İstanbul Caz Festivali’nin afişinde yer alan martı deseni ile resim çalışmaları günyüzüne çıkan yazar Orhan Pamuk, “Son dört yılda resim yapmaya disiplinli bir şekilde geri döndüm. Bu arada da resim malzemelerinin, kâğıtların, fırça uçlu kalemlerin, bütün boya çeşitlerinin çok gelişip zenginleştiğini gördüm” dedi.
Akşam gazetesinden Eyüp Tatlıpınar, Orhan Pamuk’la konu ile ilgili bir söyleşi gerçekleştirdi:
Ressam olacak çocuk
7 ila 22 yaşlarım arasında ressam olacağımı düşünüyordum.
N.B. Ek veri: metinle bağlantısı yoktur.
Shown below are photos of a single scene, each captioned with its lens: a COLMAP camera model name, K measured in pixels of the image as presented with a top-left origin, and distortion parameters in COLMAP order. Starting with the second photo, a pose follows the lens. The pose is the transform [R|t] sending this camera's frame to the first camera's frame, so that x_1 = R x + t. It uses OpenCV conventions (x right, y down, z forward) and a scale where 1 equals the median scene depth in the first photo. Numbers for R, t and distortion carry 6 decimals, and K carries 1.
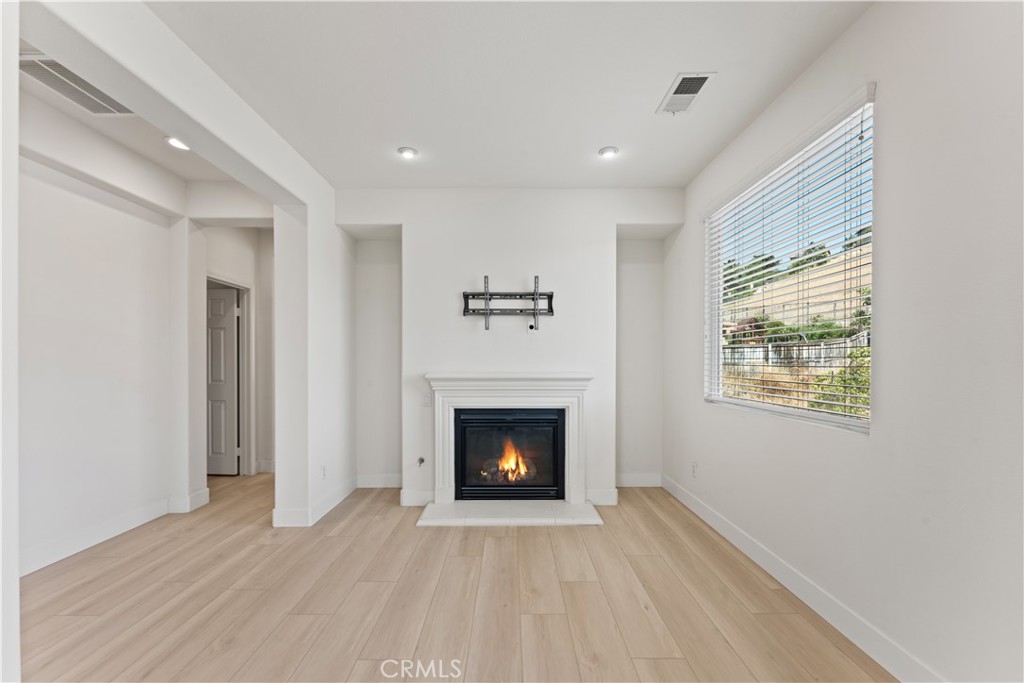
lens RADIAL K [[415.8, 0, 506.8], [0, 415.8, 366.0], [0, 0, 1]] dist [0.003543, 0.000470]
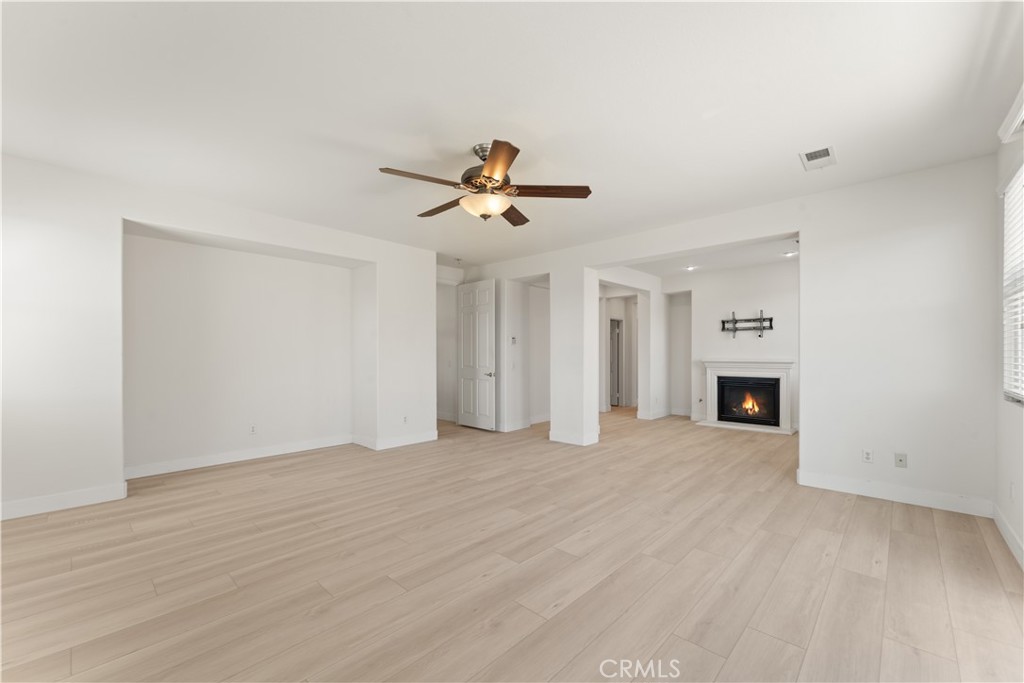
lens RADIAL K [[415.8, 0, 511.6], [0, 415.8, 352.7], [0, 0, 1]] dist [0.003543, 0.000470]
pose [[0.739341, -0.003773, -0.673320, 0.513970], [-0.003622, 0.999948, -0.009581, 0.008208], [0.673321, 0.009522, 0.739289, -1.230064]]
Sonra romancı oldum. ‘İstanbul’ kitabımda da ressamlıktan romancılığa nasıl geçtiğimi anlattım. 7 yaşımdan beri resim yapmak bana hayatta şu terbiyeyi verdi: Bir odada tek başına oturup hayal gücünle ve elle çalışmak… İleride ressam olacağım düşüncesiyle çocukluğumda kendimi sanatçı olmaya hazırladım. Sonunda ressam olmadım, yazar oldum. Ama resim yapmak bana sanatçı disiplinini, hayal gücüne saygı duymayı, sanat, edebiyat gibi şeyleri lüzumsuz görmemeyi, bilakis varoluşumun temel unsuru olarak kabul etmeyi öğretti.
Romancılığa esrarengiz adım
Sonra esrarengiz nedenlerle, bilmek, anlamak istemediğim nedenlerle resmi bırakıp romancılığa başladım. 35 yıl yalnızca roman yazdım, resimleri kâğıtların kenarına yaptım. Son dört yılda resim yapmaya disiplinli bir şekilde geri döndüm. Bu arada da resim malzemelerinin, kâğıtların, fırça uçlu kalemlerin, bütün boya çeşitlerinin çok gelişip zenginleştiğini gördüm.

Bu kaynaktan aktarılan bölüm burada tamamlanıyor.